# Erasmus Neural Networks
http://michalbereta.pl/nn
## Softmax layer


## Before you start

Exacute the examples.

Then, do the tasks and send back the notebook.

Change the name of this notebook according to the schema: {YourSurname}\_{YourFirstName}\_{OriginalFileName}.

Be sure to fill all places with "YOUR ANSWER HERE".

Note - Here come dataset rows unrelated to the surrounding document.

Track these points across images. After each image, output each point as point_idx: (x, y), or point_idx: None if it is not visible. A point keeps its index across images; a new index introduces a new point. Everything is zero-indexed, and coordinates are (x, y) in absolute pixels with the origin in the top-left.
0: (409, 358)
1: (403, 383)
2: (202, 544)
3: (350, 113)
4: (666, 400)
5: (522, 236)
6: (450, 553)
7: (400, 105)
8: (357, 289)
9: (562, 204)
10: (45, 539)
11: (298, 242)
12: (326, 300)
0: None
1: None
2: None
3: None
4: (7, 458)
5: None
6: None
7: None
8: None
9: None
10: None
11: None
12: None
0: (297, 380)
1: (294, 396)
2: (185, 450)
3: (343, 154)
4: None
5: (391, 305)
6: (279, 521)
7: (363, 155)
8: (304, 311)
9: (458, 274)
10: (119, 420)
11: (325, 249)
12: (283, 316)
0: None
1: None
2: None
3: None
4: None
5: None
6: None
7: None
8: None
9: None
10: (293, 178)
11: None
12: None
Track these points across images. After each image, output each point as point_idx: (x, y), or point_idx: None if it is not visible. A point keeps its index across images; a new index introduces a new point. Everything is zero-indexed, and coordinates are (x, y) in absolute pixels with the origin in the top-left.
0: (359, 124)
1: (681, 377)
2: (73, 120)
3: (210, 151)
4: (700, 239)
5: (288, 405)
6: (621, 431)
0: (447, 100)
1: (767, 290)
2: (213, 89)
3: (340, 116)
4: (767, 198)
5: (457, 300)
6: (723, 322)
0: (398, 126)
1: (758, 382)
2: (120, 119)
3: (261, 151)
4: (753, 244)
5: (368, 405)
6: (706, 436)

When ready, send the notebook, with all the necessary files zipped, to the teacher.

### Softmax transform



In [None]:
import numpy as np
import matplotlib.pyplot as plt
%matplotlib notebook

#score functions values (unnormalized log probabilities)
f = np.array([10.1, 3.4, 7.5])
print(f)

#unnormalized probabilities
unnorm_probs = np.exp(f)
print(unnorm_probs)

#normalized probabilities
probs = unnorm_probs / np.sum(unnorm_probs)
print(probs)
print(np.sum(probs))

### Softmax transform - trick for numerical stability

In [None]:
import numpy as np
import matplotlib.pyplot as plt

#score functions values (unnormalized log probabilities)
f = np.array([10.1, 3.4, 7.5])
print(f)

#unnormalized probabilities
unnorm_probs = np.exp(f) # this could be numerically problematic
print(unnorm_probs)

#normalized probabilities
probs1 = unnorm_probs / np.sum(unnorm_probs)
print(probs1)
print(np.sum(probs1))

#the trick, for numerical stability
f = f - np.max(f)
print('\nafter the trick...')
unnorm_probs = np.exp(f)
print(unnorm_probs)
probs2 = unnorm_probs / np.sum(unnorm_probs)
print(probs2)
print(np.sum(probs2))
print(probs1 == probs2)
print(np.abs(probs1-probs2).max())

### Experiments with cross-entropy

In [None]:
import numpy as np
dlen = 10

#two uniform random distribution
p = np.random.rand(dlen)
p = p/p.sum()
print(p)
print(p.sum())

q = np.random.rand(dlen)
q = q/q.sum()
print(q)
print(q.sum())

#note that cross_entrophy_pq != cross_entrophy_qp
cross_entrophy_pq = -(p*np.log(q)).sum()
print('cross_entrophy_pq=',cross_entrophy_pq)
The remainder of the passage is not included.